(Beginning of DATA FOR ANALYSIS)
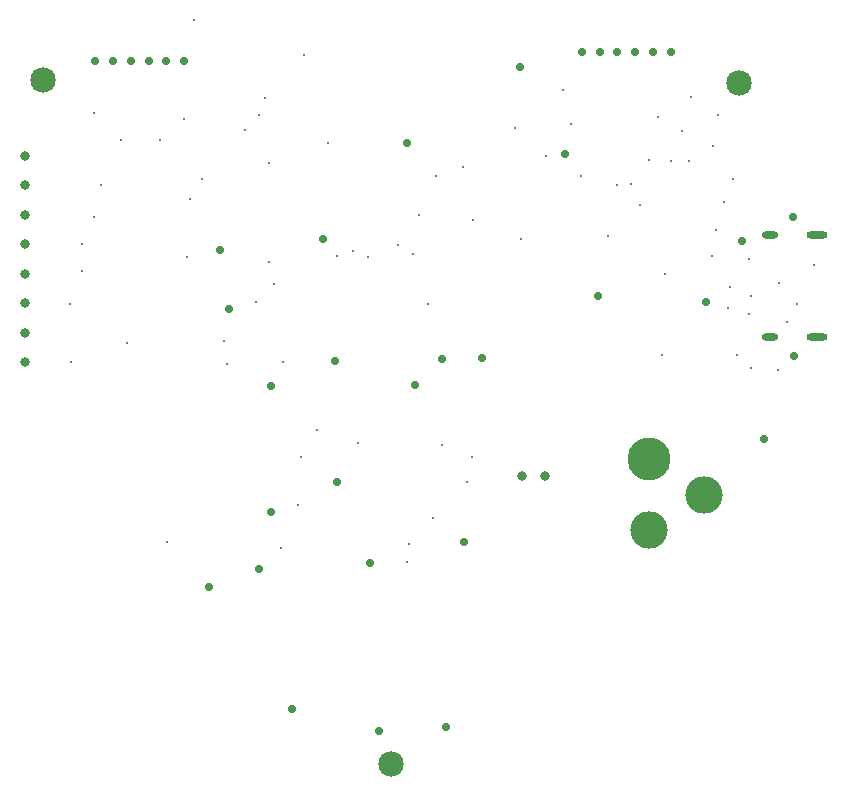
<source format=gbr>
%TF.GenerationSoftware,Altium Limited,Altium Designer,24.10.1 (45)*%
G04 Layer_Color=0*
%FSLAX45Y45*%
%MOMM*%
%TF.SameCoordinates,A2E8F698-1A25-487F-A8AF-53517084677A*%
%TF.FilePolarity,Positive*%
%TF.FileFunction,Plated,1,4,PTH,Drill*%
%TF.Part,Single*%
G01*
G75*
%TA.AperFunction,OtherDrill,Pad Free-3 (9.017mm,61.214mm)*%
%ADD77C,2.15900*%
%TA.AperFunction,OtherDrill,Pad Free-2 (38.481mm,3.302mm)*%
%ADD78C,2.15900*%
%TA.AperFunction,OtherDrill,Pad Free-1 (67.945mm,60.96mm)*%
%ADD79C,2.15900*%
%TA.AperFunction,ComponentDrill*%
%ADD80O,1.80000X0.60000*%
%ADD81O,1.40000X0.60000*%
%ADD82C,0.70000*%
%ADD83C,0.80000*%
%ADD84C,0.80000*%
%ADD85C,3.64000*%
%ADD86C,3.16000*%
%TA.AperFunction,ViaDrill,NotFilled*%
%ADD87C,0.30480*%
%ADD88C,0.71120*%
D77*
X901700Y6121400D02*
D03*
D78*
X3848100Y330200D02*
D03*
D79*
X6794500Y6096000D02*
D03*
D80*
X7455601Y3949502D02*
D03*
Y4813498D02*
D03*
D81*
X7055602Y3949502D02*
D03*
Y4813498D02*
D03*
D82*
X2096201Y6286500D02*
D03*
X1946204D02*
D03*
X1796202D02*
D03*
X1646199D02*
D03*
X1496202D02*
D03*
X1346200D02*
D03*
X6215802Y6362700D02*
D03*
X6065804D02*
D03*
X5915802D02*
D03*
X5765800D02*
D03*
X5615803D02*
D03*
X5465801D02*
D03*
D83*
X749300Y5483804D02*
D03*
Y5233802D02*
D03*
Y4983800D02*
D03*
Y4733803D02*
D03*
Y4483801D02*
D03*
Y4233804D02*
D03*
Y3983802D02*
D03*
Y3733800D02*
D03*
D84*
X5156200Y2768600D02*
D03*
X4956200D02*
D03*
D85*
X6032500Y2911399D02*
D03*
D86*
Y2311400D02*
D03*
X6502502Y2611399D02*
D03*
D87*
X2705100Y4241800D02*
D03*
X6111458Y5811151D02*
D03*
X3111500Y6337300D02*
D03*
X3657600Y4622800D02*
D03*
X3314700Y5588000D02*
D03*
X2781300Y5969000D02*
D03*
X5301796Y6038396D02*
D03*
X5161376Y5476908D02*
D03*
X2933700Y3733800D02*
D03*
X2463800Y3721100D02*
D03*
X6667500Y5092700D02*
D03*
X6223000Y5435600D02*
D03*
X6743700Y5283200D02*
D03*
X6375400Y5435600D02*
D03*
X6578600Y5562600D02*
D03*
X6616700Y5829300D02*
D03*
X6311900Y5689600D02*
D03*
X6032500Y5448300D02*
D03*
X5956300Y5067300D02*
D03*
X6565900Y4635500D02*
D03*
X4953000Y4775200D02*
D03*
X4229100Y5308600D02*
D03*
X4457700Y5384800D02*
D03*
X4902200Y5715000D02*
D03*
X5372100Y5753100D02*
D03*
X5764201Y5233999D02*
D03*
X4089400Y4978400D02*
D03*
X6705600Y4191000D02*
D03*
X2857500Y4394200D02*
D03*
X6172200Y4483100D02*
D03*
X6718300Y4368800D02*
D03*
X5461000Y5308600D02*
D03*
X6781800Y3797300D02*
D03*
X7200900Y4076700D02*
D03*
X3225800Y3162300D02*
D03*
X6604000Y4851400D02*
D03*
X5689600Y4800600D02*
D03*
X4546600Y4940300D02*
D03*
X5880100Y5245100D02*
D03*
X4038600Y4648200D02*
D03*
X3987800Y2044700D02*
D03*
X7429500Y4559300D02*
D03*
X6883400Y4610100D02*
D03*
X7289800Y4229100D02*
D03*
X7124700Y3670300D02*
D03*
X3086100Y2933700D02*
D03*
X2921000Y2159000D02*
D03*
X3060700Y2527300D02*
D03*
X2616200Y5702300D02*
D03*
X2120900Y4622800D02*
D03*
X2819400Y5422900D02*
D03*
Y4584700D02*
D03*
X6895380Y4293509D02*
D03*
X7137400Y4406900D02*
D03*
X6883400Y4140200D02*
D03*
X6896100Y3683000D02*
D03*
X4000500Y2197100D02*
D03*
X1955800Y2209800D02*
D03*
X3390900Y4635500D02*
D03*
X1231900Y4508500D02*
D03*
X4279900Y3035300D02*
D03*
X3568700Y3048000D02*
D03*
X4495800Y2717800D02*
D03*
X4203700Y2413000D02*
D03*
X6146800Y3797300D02*
D03*
X4533900Y2933700D02*
D03*
X1333500Y5842000D02*
D03*
X3911600Y4724400D02*
D03*
X2184400Y6629400D02*
D03*
X3530600Y4673600D02*
D03*
X2730500Y5829300D02*
D03*
X2146300Y5118100D02*
D03*
X2438400Y3911600D02*
D03*
X1612900Y3898900D02*
D03*
X1397000Y5232400D02*
D03*
X1130300Y4229100D02*
D03*
X4165600D02*
D03*
X1231900Y4737100D02*
D03*
X1333500Y4965700D02*
D03*
X2247900Y5283200D02*
D03*
X1892300Y5613400D02*
D03*
X1562100D02*
D03*
X6388100Y5981700D02*
D03*
X1143000Y3733800D02*
D03*
X2095500Y5791200D02*
D03*
D88*
X5320325Y5500075D02*
D03*
X2832100Y2463800D02*
D03*
X4470400Y2209800D02*
D03*
X3275251Y4773851D02*
D03*
X7010400Y3086100D02*
D03*
X3378200Y3746500D02*
D03*
X3670300Y2032000D02*
D03*
X5600700Y4292600D02*
D03*
X4940300Y6235700D02*
D03*
X3987201Y5588599D02*
D03*
X2479700Y4181500D02*
D03*
X6819900Y4762500D02*
D03*
X7251700Y4965700D02*
D03*
X7264400Y3784600D02*
D03*
X6515100Y4241800D02*
D03*
X2400300Y4686300D02*
D03*
X4051300Y3543300D02*
D03*
X4622800Y3771900D02*
D03*
X4279900Y3759200D02*
D03*
X3746500Y609600D02*
D03*
X3390900Y2717800D02*
D03*
X4318000Y647700D02*
D03*
X3009900Y800100D02*
D03*
X2311400Y1828800D02*
D03*
X2730500Y1981200D02*
D03*
X2832100Y3530600D02*
D03*
%TF.MD5,474f036ae0e79b3f2525530e3045bf5d*%
M02*

</source>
(End of DATA FOR ANALYSIS)
** HOW TO COMPLETE THIS TASK **
When restating the records word for word, omit any picture they contain.

** RESPONSE TO THE TASK **
<source format=gbr>
%TF.GenerationSoftware,Altium Limited,Altium Designer,24.10.1 (45)*%
G04 Layer_Color=0*
%FSLAX45Y45*%
%MOMM*%
%TF.SameCoordinates,A2E8F698-1A25-487F-A8AF-53517084677A*%
%TF.FilePolarity,Positive*%
%TF.FileFunction,Plated,1,4,PTH,Drill*%
%TF.Part,Single*%
G01*
G75*
%TA.AperFunction,OtherDrill,Pad Free-3 (9.017mm,61.214mm)*%
%ADD77C,2.15900*%
%TA.AperFunction,OtherDrill,Pad Free-2 (38.481mm,3.302mm)*%
%ADD78C,2.15900*%
%TA.AperFunction,OtherDrill,Pad Free-1 (67.945mm,60.96mm)*%
%ADD79C,2.15900*%
%TA.AperFunction,ComponentDrill*%
%ADD80O,1.80000X0.60000*%
%ADD81O,1.40000X0.60000*%
%ADD82C,0.70000*%
%ADD83C,0.80000*%
%ADD84C,0.80000*%
%ADD85C,3.64000*%
%ADD86C,3.16000*%
%TA.AperFunction,ViaDrill,NotFilled*%
%ADD87C,0.30480*%
%ADD88C,0.71120*%
D77*
X901700Y6121400D02*
D03*
D78*
X3848100Y330200D02*
D03*
D79*
X6794500Y6096000D02*
D03*
D80*
X7455601Y3949502D02*
D03*
Y4813498D02*
D03*
D81*
X7055602Y3949502D02*
D03*
Y4813498D02*
D03*
D82*
X2096201Y6286500D02*
D03*
X1946204D02*
D03*
X1796202D02*
D03*
X1646199D02*
D03*
X1496202D02*
D03*
X1346200D02*
D03*
X6215802Y6362700D02*
D03*
X6065804D02*
D03*
X5915802D02*
D03*
X5765800D02*
D03*
X5615803D02*
D03*
X5465801D02*
D03*
D83*
X749300Y5483804D02*
D03*
Y5233802D02*
D03*
Y4983800D02*
D03*
Y4733803D02*
D03*
Y4483801D02*
D03*
Y4233804D02*
D03*
Y3983802D02*
D03*
Y3733800D02*
D03*
D84*
X5156200Y2768600D02*
D03*
X4956200D02*
D03*
D85*
X6032500Y2911399D02*
D03*
D86*
Y2311400D02*
D03*
X6502502Y2611399D02*
D03*
D87*
X2705100Y4241800D02*
D03*
X6111458Y5811151D02*
D03*
X3111500Y6337300D02*
D03*
X3657600Y4622800D02*
D03*
X3314700Y5588000D02*
D03*
X2781300Y5969000D02*
D03*
X5301796Y6038396D02*
D03*
X5161376Y5476908D02*
D03*
X2933700Y3733800D02*
D03*
X2463800Y3721100D02*
D03*
X6667500Y5092700D02*
D03*
X6223000Y5435600D02*
D03*
X6743700Y5283200D02*
D03*
X6375400Y5435600D02*
D03*
X6578600Y5562600D02*
D03*
X6616700Y5829300D02*
D03*
X6311900Y5689600D02*
D03*
X6032500Y5448300D02*
D03*
X5956300Y5067300D02*
D03*
X6565900Y4635500D02*
D03*
X4953000Y4775200D02*
D03*
X4229100Y5308600D02*
D03*
X4457700Y5384800D02*
D03*
X4902200Y5715000D02*
D03*
X5372100Y5753100D02*
D03*
X5764201Y5233999D02*
D03*
X4089400Y4978400D02*
D03*
X6705600Y4191000D02*
D03*
X2857500Y4394200D02*
D03*
X6172200Y4483100D02*
D03*
X6718300Y4368800D02*
D03*
X5461000Y5308600D02*
D03*
X6781800Y3797300D02*
D03*
X7200900Y4076700D02*
D03*
X3225800Y3162300D02*
D03*
X6604000Y4851400D02*
D03*
X5689600Y4800600D02*
D03*
X4546600Y4940300D02*
D03*
X5880100Y5245100D02*
D03*
X4038600Y4648200D02*
D03*
X3987800Y2044700D02*
D03*
X7429500Y4559300D02*
D03*
X6883400Y4610100D02*
D03*
X7289800Y4229100D02*
D03*
X7124700Y3670300D02*
D03*
X3086100Y2933700D02*
D03*
X2921000Y2159000D02*
D03*
X3060700Y2527300D02*
D03*
X2616200Y5702300D02*
D03*
X2120900Y4622800D02*
D03*
X2819400Y5422900D02*
D03*
Y4584700D02*
D03*
X6895380Y4293509D02*
D03*
X7137400Y4406900D02*
D03*
X6883400Y4140200D02*
D03*
X6896100Y3683000D02*
D03*
X4000500Y2197100D02*
D03*
X1955800Y2209800D02*
D03*
X3390900Y4635500D02*
D03*
X1231900Y4508500D02*
D03*
X4279900Y3035300D02*
D03*
X3568700Y3048000D02*
D03*
X4495800Y2717800D02*
D03*
X4203700Y2413000D02*
D03*
X6146800Y3797300D02*
D03*
X4533900Y2933700D02*
D03*
X1333500Y5842000D02*
D03*
X3911600Y4724400D02*
D03*
X2184400Y6629400D02*
D03*
X3530600Y4673600D02*
D03*
X2730500Y5829300D02*
D03*
X2146300Y5118100D02*
D03*
X2438400Y3911600D02*
D03*
X1612900Y3898900D02*
D03*
X1397000Y5232400D02*
D03*
X1130300Y4229100D02*
D03*
X4165600D02*
D03*
X1231900Y4737100D02*
D03*
X1333500Y4965700D02*
D03*
X2247900Y5283200D02*
D03*
X1892300Y5613400D02*
D03*
X1562100D02*
D03*
X6388100Y5981700D02*
D03*
X1143000Y3733800D02*
D03*
X2095500Y5791200D02*
D03*
D88*
X5320325Y5500075D02*
D03*
X2832100Y2463800D02*
D03*
X4470400Y2209800D02*
D03*
X3275251Y4773851D02*
D03*
X7010400Y3086100D02*
D03*
X3378200Y3746500D02*
D03*
X3670300Y2032000D02*
D03*
X5600700Y4292600D02*
D03*
X4940300Y6235700D02*
D03*
X3987201Y5588599D02*
D03*
X2479700Y4181500D02*
D03*
X6819900Y4762500D02*
D03*
X7251700Y4965700D02*
D03*
X7264400Y3784600D02*
D03*
X6515100Y4241800D02*
D03*
X2400300Y4686300D02*
D03*
X4051300Y3543300D02*
D03*
X4622800Y3771900D02*
D03*
X4279900Y3759200D02*
D03*
X3746500Y609600D02*
D03*
X3390900Y2717800D02*
D03*
X4318000Y647700D02*
D03*
X3009900Y800100D02*
D03*
X2311400Y1828800D02*
D03*
X2730500Y1981200D02*
D03*
X2832100Y3530600D02*
D03*
%TF.MD5,474f036ae0e79b3f2525530e3045bf5d*%
M02*

</source>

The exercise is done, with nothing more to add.